Jaishankar seemed to hit back, albeit subtly, at Blinken, saying recent policy decisions in India were taken to “right historical wrongs.” “Freedoms are important, we value them, but never equate freedom with nongovernance or lack of governance,” he said. “They are two completely different things.”

Some local journalist organizations and other activists attacked Blinken for failing to take on the Indian government with sufficient force.

It is not yet clear how Blinken’s comments went over with Modi, who takes umbrage at most criticism.

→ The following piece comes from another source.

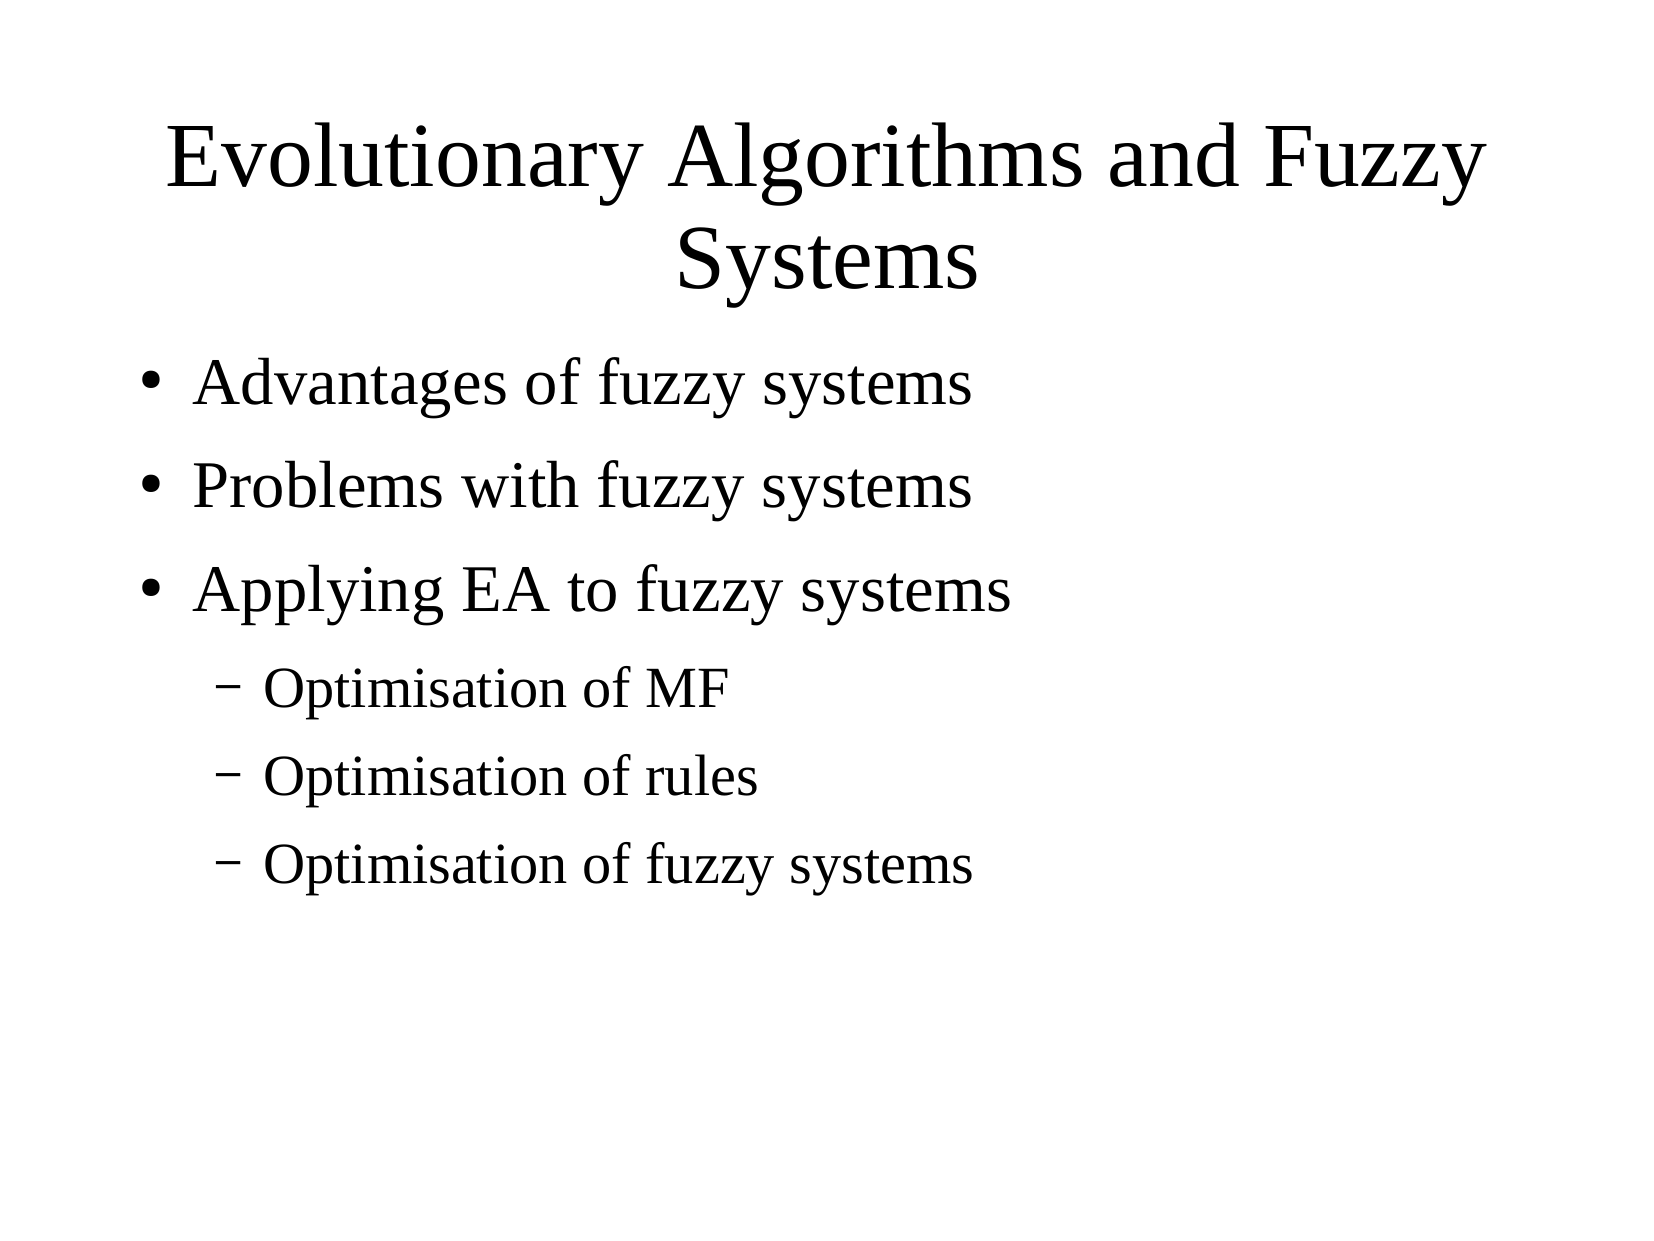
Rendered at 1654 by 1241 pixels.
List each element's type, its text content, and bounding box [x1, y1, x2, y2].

list Advantages of fuzzy systems Problems with fuzzy systems Applying EA to fuzzy systems Optimisation of MF Optimisation of rules Optimisation of fuzzy systems [121, 344, 1534, 1127]
title Evolutionary Algorithms and Fuzzy Systems [121, 102, 1534, 311]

It will be a challenge now left to Garcetti, assuming he is confirmed by the Senate, and it could be a prickly endeavour when he moves into the heavily guarded Roosevelt House in the verdant 28-acre Delhi compound that contains the embassy and other official US properties. Five chandeliers grace the wide entry hallway, where photographs of almost every US president since Franklin Roosevelt, all of whom visited India, line the marble walls.

US ambassadorships can be political plums, with assignments to more ceremonial embassies like those in the Holy See or Paris often doled out as rewards. For Garcetti, the posting to a country like India that plays such a significant and precarious role in international geopolitics will be a complicated test.

A.K. Merchant, a leader in the minority Bahai community in New Delhi, needed prompting in remembering Garcetti’s name — he knew it was someone from California. Merchant was emerging from a meeting with Blinken where he and other members of the Indian civil society explained the difficulties religious minorities face under the Modi government, one of the challenges awaiting Garcetti.

“Let us see what happens,” Merchant said.